Дэн взглянул мне через плечо и сказал:

— Они выглядят богато.

Я ответила ему, что все компании могли бы дать мне заказ, и он сказал:

— А, хорошо, я просто думал, что ты хотела починить старую кухню. Я знаю одного плотника…

Пока Дэн рассказывал, я смотрела на всю поломанную мебель вокруг, с которой мы жили последние несколько недель. Был кухонный гарнитур пятидесятых годов с рабочей поверхностью, покрытой жестью; поломанный буфет, на который мы ставили чайник; маленький квадратный столик с подгибающимися ножками и развалившейся фанерной столешницей. Я привязалась ко всему этому видавшему виды старому хламу, с которым мы жили с тех пор, как переехали, несмотря на мое страстное желание обладать кухней в стиле Шэйкера без лишних деталей. Хотела ли я выбросить это все на свалку и заменить новым?

— Он хорош? — спросила я.

— О да, он хорош, — ответил Дэн.

Дэну известно, что кухня — не только самая важная комната в доме, но и важная часть моей жизни. И все равно, я не уверена, что хочу переходить на электроприборы. Но, если что-то пойдет не так, я всегда могу использовать тяжелую артиллерию.
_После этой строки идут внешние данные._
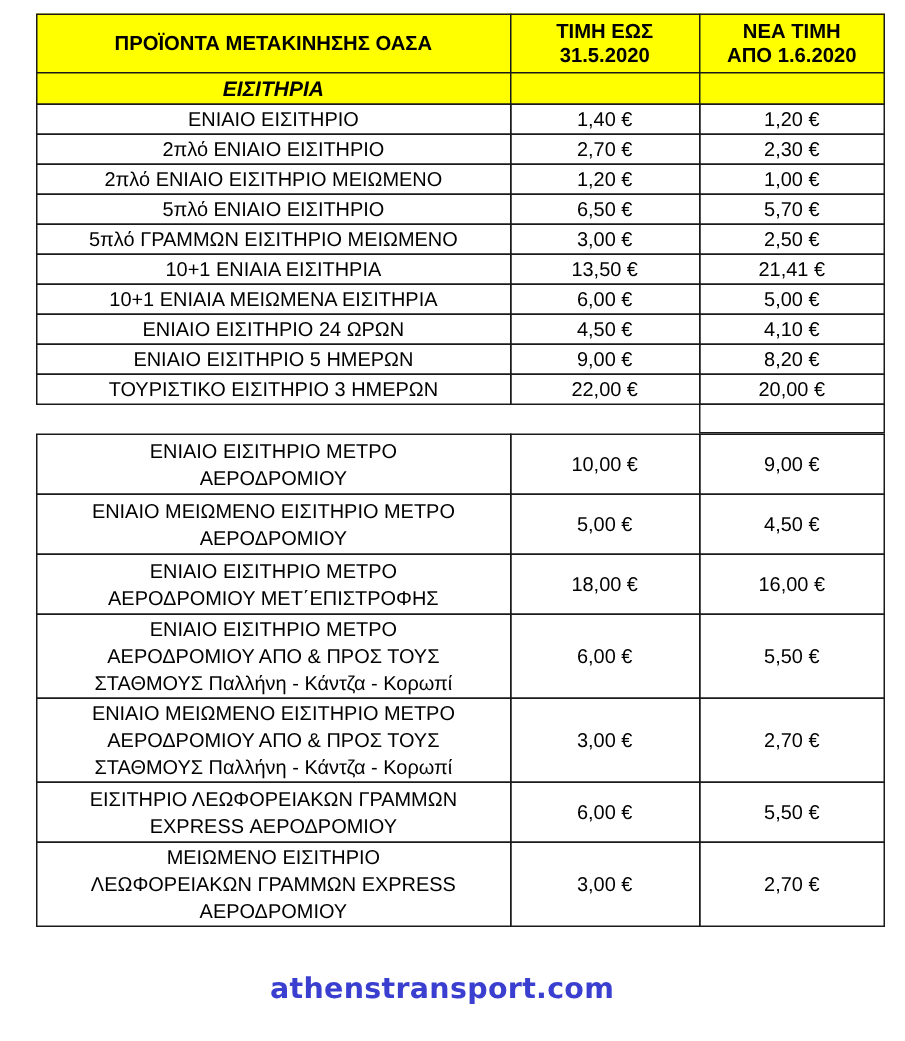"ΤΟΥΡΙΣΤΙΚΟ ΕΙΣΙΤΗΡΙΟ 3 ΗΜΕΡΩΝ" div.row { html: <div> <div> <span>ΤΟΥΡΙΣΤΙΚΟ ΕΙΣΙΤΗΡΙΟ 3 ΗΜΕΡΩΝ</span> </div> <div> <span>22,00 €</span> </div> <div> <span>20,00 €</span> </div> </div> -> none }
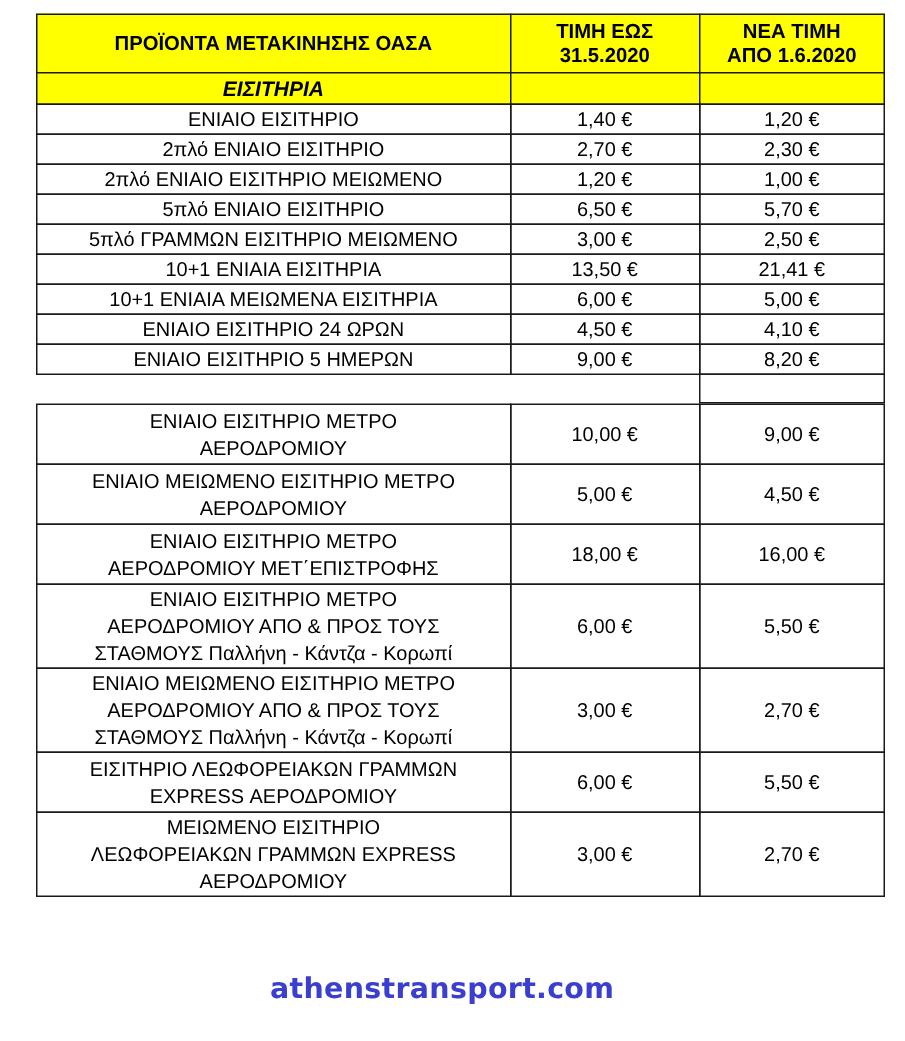"athenstransport.com" .footer { text-align: none -> center; text-decoration: none -> underline }
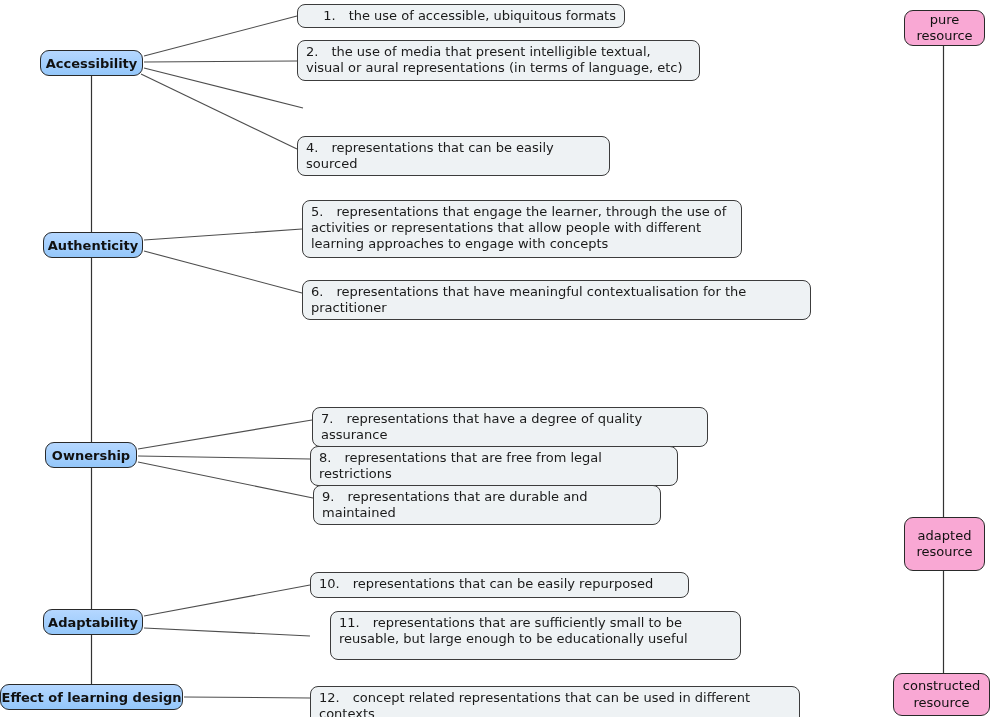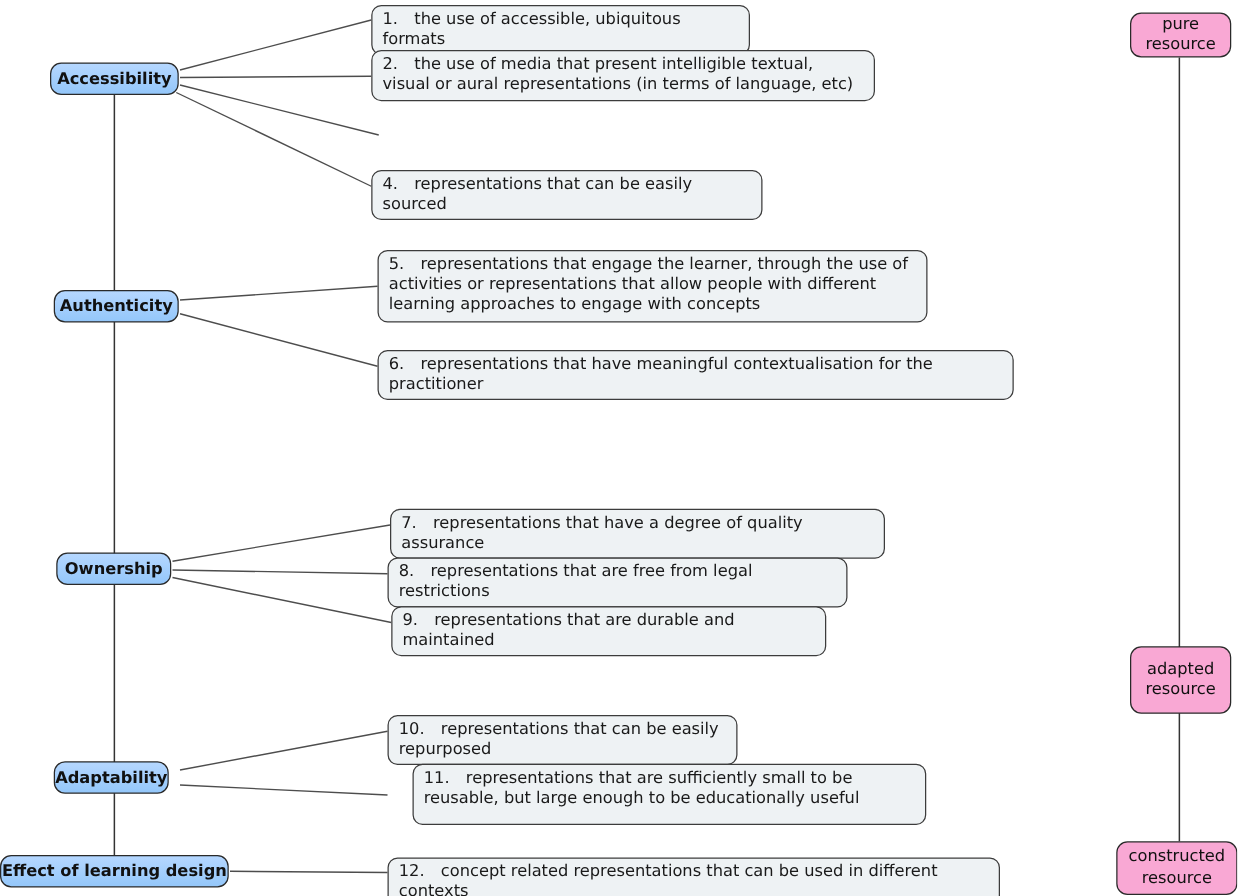"1. the use of accessible," div.node { text-align: none -> right; width: 303px -> 328px }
В моей сфере работы кухни всегда можно переделать так, что это даже пугает.

Так что Дэн звонит своему знакомому, который звонит другому знакомому, который притаскивает свое покрытое татуировками до шеи байкерское тело в наш дом.

Я смотрю на него, и мои скептицизм стремительно растет.

— Дэн, нам правда не нужно на этом экономить, — говорю я, что означает: «Убери этого лесного урода, выглядящего, как Чарльз Мэнсон, из моего дома!»

— Доверься мне, детка, Джерри дорого берет за работу, но она того стоит. Я знаю, какой ты хочешь видеть эту кухню, а он — лучший.

Этот Джерри еще и денег возьмет? Мать моего мужа покупает замороженные ребрышки, да к тому же на распродаже, — и этот человек говорит, будто что-то понимает в кухнях. Но я чувствую, что должна дать Джерри шанс, потому что он уже в моем доме и у него с собой чемодан, хотя в это и трудно поверить.